O pediatra, que foi durante vários anos chefe do Serviço de Neonatologia do Hospital de Santa Maria e Professor da Faculdade de Medicina da Universidade de Lisboa, pretendeu também com esta obra alertar para a vontade da maioria das crianças e familiares: morrer em casa. “Queremos promover a morte no domicílio, porque é o desejo de grande parte das pessoas e, para isso, temos de dar mais passos. Atualmente, os CP ainda estão muito centrados no ambiente hospitalar.”



E relembrou que os CP não se cingem apenas aos casos de cancro, que já têm uma elevada taxa de sobrevivência, mas também a outras patologias, tais como doenças raras, paralisia cerebral, entre outras. “São 6 mil crianças por ano com necessidade de CP e que, na maioria das vezes, são ignoradas.”

Um problema que, na sua opinião, se deve também à imagem negativa que se tem da finitude. “A morte é um tabu em todas as idades, sendo considerada uma falência, quando, na realidade, é uma inevitabilidade. Se não interiorizarmos a nossa própria morte, dificilmente vamos encarar a do outro.”




A visão da Filosofia e da Bioética

Marta Brites, com a sua visão bioética, espera que os leitores vejam que “CP pediátricos de excelência e humanistas são a vitória sobre a doença que não tem cura”. De acordo com a bioeticista, é importante ver que é possível vencer uma patologia, mesmo quando o fim pode estar próximo. “Tudo depende do humanismo. Não se trata de dar dias à vida, mas vida aos dias, ou seja, conta mais a intensidade e a qualidade do que a quantidade.”

Um ponto de vista que é reiterado por Maria José Ferrão que, além de licenciada em Filosofia, lida com a doença incurável e a morte desde os 13 anos, quando faleceu o pai. Desde então, já acompanhou cinco amigas e um amigo, tendo uma visão bem real de como os CP podem fazer a diferença.
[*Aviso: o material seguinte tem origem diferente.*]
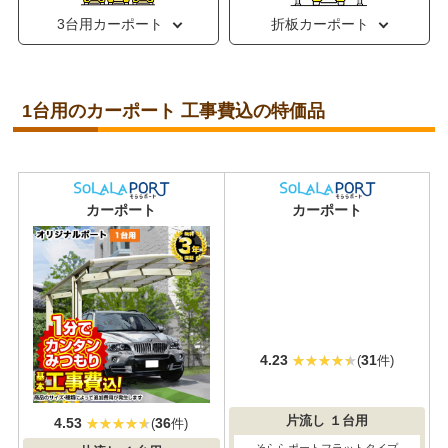
3台用カーポート
折板カーポート
1台用のカーポート 工事費込の特価品
おすすめ
大人気
カーポート
カーポート
4.53
36
4.23
31
(
件)
(
件)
Com este livro pretendeu-se também homenagear quem está a passar ou já passou por esta experiência, dando a conhecer os seus testemunhos. “São pessoas de norte a sul do país, autênticos heróis e heroínas que, apesar de tudo, vivem com alegria, resiliência e com uma enorme capacidade de ultrapassar a morte.”

O livro, publicado pela editora By The Book, foi apresentado nas XXVII Jornadas de Pediatria do Hospital de Santa Maria, que se realizaram nos passados dias 24 e 25 de fevereiro, em Lisboa.